Ramage could "cut and run" to escape the French ship but instead, decides to attack, using two of the gunpowder-ladened merchantmen as floating bombs. While the plan nearly goes awry, it is ultimately successful. As a final touch and to help ensure the safety of Aitken's convoy of prizes, Ramage returns to the French coast to destroy a signal station near Collioure. This severs communication between Toulon and Barcelona.

Aitken's convoy; however, is intercepted by a French frigate. Orsini, commanding one of the prizes, acts quickly. Sailing toward the frigate he hails in French that all the ships have the plague. Just as the first frigate departs, another is sighted approaching on the same course. She is identified as the Calypso.

==Characters==
- Nicholas Ramage - post-captain commanding the frigate, HMS Calypso.
- Gianna the Marchesa di Volterri - an Italian noblewoman who fled from the French conquest of the Italian kingdoms in Ramage and lover of Lieutenant Ramage. She does not appear but is frequently mentioned.
- Paolo Orsini – nephew and heir to the marchesa's title. Midshipman on the Calypso.
- James Aitken – Calypsos first lieutenant.

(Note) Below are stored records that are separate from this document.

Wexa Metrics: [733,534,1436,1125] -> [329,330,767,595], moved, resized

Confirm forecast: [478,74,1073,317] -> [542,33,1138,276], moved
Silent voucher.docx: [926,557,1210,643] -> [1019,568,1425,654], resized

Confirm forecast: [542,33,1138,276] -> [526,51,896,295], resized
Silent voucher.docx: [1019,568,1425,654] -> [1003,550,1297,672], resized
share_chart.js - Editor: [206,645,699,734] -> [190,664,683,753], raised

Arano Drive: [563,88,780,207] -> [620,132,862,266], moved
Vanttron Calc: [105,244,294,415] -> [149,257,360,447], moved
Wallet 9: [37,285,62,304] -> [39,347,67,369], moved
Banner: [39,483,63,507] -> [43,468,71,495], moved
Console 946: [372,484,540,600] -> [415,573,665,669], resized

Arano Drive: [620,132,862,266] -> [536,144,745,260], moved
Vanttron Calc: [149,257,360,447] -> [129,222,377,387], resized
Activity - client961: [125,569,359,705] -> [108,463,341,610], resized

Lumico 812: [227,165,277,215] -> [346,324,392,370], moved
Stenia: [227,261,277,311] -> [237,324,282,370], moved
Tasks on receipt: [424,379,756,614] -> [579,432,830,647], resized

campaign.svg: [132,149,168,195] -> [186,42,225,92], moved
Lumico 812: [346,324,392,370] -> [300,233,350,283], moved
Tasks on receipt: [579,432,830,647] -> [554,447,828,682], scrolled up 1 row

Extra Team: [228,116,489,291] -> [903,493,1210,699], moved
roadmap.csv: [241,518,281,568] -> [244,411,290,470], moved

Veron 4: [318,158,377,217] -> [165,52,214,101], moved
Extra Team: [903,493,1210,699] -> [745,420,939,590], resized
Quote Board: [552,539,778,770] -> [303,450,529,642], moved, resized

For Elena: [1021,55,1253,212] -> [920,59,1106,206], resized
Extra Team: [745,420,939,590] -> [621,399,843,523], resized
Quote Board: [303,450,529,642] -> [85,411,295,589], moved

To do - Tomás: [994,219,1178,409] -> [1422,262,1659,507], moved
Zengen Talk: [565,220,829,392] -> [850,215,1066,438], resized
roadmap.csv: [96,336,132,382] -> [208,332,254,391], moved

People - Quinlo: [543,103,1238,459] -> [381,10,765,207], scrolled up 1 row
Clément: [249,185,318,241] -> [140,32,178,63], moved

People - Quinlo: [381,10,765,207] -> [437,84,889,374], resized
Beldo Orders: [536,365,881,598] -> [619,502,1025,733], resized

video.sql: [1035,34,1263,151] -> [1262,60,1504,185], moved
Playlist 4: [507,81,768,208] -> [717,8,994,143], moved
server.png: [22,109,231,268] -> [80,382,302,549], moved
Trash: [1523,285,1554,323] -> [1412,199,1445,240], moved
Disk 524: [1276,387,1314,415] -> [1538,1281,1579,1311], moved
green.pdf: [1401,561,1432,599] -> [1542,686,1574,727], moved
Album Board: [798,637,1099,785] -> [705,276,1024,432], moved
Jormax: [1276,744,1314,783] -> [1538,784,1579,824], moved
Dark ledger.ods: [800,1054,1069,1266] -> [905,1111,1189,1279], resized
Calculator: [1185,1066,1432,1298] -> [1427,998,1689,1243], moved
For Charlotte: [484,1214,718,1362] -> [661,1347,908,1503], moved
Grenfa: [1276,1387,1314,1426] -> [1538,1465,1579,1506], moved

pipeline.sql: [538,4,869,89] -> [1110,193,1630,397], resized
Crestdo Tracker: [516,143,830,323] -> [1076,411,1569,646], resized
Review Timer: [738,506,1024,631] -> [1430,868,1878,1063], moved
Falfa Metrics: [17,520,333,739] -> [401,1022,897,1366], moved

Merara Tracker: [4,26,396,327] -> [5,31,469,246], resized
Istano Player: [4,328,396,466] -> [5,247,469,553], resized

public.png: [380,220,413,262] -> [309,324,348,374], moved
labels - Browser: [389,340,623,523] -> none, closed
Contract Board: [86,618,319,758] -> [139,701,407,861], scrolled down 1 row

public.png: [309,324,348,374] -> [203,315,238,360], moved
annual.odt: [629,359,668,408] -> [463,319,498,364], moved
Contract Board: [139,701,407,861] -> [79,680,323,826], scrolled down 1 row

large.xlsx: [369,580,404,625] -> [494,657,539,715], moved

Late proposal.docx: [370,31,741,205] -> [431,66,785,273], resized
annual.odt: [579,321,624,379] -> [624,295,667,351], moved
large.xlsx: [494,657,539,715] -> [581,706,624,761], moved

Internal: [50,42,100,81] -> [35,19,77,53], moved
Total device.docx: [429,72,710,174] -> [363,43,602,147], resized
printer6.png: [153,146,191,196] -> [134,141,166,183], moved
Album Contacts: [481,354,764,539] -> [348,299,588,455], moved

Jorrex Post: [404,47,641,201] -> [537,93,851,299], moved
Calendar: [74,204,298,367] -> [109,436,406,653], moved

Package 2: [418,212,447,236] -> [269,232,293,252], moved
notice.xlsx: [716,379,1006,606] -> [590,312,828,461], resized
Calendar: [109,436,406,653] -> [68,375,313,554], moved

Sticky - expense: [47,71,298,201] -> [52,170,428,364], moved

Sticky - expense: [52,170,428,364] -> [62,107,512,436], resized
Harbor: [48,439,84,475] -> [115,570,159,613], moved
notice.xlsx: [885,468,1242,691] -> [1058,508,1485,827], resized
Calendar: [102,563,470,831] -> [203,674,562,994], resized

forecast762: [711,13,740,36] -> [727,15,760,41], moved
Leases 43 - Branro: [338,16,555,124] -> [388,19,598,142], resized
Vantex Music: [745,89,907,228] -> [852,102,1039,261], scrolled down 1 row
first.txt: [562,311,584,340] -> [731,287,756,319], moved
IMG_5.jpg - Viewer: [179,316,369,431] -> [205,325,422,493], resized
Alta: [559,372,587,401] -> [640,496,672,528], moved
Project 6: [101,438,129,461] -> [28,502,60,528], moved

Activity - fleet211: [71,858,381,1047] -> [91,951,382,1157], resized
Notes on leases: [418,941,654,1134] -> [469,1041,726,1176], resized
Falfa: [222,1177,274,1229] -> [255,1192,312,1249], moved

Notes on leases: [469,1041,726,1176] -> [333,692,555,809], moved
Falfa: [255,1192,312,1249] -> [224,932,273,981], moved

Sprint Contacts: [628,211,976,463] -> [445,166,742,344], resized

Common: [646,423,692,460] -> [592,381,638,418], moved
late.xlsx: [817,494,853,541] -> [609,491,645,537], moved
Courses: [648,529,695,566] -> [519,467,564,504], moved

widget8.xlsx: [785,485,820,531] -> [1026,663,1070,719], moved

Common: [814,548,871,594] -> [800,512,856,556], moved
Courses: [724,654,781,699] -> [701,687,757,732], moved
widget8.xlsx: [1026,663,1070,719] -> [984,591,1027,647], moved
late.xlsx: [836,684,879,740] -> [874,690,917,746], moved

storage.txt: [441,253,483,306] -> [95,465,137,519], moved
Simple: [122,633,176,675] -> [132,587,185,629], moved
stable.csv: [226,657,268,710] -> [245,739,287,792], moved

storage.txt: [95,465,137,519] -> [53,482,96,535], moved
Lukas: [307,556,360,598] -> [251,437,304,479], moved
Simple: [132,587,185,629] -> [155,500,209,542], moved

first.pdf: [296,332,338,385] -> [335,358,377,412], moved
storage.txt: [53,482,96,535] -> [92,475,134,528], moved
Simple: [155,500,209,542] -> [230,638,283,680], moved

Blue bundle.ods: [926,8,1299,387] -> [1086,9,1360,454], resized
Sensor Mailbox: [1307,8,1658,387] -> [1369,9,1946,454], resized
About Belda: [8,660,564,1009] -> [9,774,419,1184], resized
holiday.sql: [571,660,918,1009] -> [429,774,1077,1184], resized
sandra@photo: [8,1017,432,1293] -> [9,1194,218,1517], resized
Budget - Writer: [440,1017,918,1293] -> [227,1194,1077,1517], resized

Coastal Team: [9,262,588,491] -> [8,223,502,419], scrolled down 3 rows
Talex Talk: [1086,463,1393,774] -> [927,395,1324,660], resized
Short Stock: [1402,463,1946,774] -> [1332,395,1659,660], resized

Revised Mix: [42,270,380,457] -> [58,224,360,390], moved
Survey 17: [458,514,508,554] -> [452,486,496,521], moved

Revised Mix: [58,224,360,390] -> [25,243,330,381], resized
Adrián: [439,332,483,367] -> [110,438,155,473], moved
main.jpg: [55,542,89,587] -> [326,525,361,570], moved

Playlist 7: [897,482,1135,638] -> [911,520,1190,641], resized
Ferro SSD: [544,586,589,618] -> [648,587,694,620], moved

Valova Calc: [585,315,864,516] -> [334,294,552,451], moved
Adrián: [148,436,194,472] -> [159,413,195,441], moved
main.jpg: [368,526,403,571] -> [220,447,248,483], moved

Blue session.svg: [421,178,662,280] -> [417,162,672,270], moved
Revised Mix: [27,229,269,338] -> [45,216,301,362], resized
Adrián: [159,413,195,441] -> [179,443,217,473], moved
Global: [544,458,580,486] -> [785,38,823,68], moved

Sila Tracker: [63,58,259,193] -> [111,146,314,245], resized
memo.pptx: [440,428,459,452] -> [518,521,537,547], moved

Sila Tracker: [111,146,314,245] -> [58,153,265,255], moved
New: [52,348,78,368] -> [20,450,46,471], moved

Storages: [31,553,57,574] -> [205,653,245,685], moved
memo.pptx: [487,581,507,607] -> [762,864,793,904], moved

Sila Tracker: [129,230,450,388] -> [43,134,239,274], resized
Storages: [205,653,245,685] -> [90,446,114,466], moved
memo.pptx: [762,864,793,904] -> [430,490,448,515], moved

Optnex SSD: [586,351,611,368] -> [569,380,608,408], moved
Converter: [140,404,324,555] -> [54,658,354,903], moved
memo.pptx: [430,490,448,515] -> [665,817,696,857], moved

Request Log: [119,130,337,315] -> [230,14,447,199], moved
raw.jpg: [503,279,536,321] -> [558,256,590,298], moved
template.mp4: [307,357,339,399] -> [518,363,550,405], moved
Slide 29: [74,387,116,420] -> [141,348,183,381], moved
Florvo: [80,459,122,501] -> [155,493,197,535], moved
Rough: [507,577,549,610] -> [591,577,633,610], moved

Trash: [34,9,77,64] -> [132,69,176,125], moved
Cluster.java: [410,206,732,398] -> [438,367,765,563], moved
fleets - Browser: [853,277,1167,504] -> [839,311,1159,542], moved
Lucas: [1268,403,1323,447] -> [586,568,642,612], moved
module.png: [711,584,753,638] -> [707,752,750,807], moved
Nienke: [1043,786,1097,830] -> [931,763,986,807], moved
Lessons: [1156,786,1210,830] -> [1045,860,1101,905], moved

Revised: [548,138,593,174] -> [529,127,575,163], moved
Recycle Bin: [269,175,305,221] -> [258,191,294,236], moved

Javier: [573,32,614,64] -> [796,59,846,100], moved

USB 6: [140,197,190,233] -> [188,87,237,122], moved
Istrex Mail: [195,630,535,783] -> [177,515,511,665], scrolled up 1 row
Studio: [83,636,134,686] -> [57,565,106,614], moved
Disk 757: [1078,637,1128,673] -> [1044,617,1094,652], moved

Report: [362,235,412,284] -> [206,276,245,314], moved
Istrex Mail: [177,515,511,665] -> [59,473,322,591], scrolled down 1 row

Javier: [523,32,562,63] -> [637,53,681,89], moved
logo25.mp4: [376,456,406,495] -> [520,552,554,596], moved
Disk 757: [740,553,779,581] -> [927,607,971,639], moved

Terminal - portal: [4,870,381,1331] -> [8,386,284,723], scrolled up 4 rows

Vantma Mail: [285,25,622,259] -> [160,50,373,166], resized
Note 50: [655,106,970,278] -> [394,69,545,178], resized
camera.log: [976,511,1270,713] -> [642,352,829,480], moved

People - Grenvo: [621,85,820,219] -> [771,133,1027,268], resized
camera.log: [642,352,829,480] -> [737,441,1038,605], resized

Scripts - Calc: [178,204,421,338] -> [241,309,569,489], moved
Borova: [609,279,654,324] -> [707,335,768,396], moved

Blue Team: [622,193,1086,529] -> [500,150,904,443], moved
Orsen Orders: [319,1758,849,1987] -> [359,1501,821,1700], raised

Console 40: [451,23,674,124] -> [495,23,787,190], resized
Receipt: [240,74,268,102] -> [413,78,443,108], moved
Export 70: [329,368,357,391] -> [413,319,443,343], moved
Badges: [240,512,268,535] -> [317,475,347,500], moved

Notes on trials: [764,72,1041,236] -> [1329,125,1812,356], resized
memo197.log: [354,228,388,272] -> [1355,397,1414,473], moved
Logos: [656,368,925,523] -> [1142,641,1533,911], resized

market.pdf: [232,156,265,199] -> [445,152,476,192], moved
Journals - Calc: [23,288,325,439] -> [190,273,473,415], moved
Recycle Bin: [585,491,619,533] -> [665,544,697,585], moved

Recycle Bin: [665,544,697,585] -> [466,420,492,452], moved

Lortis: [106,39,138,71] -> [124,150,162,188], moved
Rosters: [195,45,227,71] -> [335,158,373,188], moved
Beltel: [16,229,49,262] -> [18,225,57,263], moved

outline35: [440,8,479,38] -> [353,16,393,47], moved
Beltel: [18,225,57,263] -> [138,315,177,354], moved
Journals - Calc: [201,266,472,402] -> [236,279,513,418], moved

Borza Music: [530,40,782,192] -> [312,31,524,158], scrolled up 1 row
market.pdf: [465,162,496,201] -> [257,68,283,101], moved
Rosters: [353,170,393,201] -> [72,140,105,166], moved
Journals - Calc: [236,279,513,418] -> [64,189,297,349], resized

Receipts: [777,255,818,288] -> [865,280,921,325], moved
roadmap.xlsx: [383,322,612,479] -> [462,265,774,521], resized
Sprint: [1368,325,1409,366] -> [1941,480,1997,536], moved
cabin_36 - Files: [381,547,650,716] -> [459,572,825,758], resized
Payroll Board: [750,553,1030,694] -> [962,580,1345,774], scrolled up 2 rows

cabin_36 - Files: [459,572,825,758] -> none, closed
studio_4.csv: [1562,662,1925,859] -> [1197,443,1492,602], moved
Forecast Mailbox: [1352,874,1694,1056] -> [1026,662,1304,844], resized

- Wagstaffe – Calypsos second lieutenant. Mentioned but absent commanding the prize frigate captured at the end of The Ramage Touch
- Kenton – Calypsos third lieutenant.
- William "Blower" Martin – Calypsos Fourth lieutenant. Nicknamed because he plays the flute.
- Lieutenant Rennick – officer commanding the Calypso's marine detachment.
- Henry Southwick – master of the Calypso
- Bowen – medical officer of the Calypso
- Thomas Jackson - Ramage's American coxswain.
- Will Stafford - a London-born crewman who was a locksmith and occasional housebreaker before being pressed into the Navy.
- Alberto Rossi - a Genoese crewman and close comrade of Jackson and Stafford.
- James Maxton - one of Ramage's crewmen. He is an escaped slave from Grenada.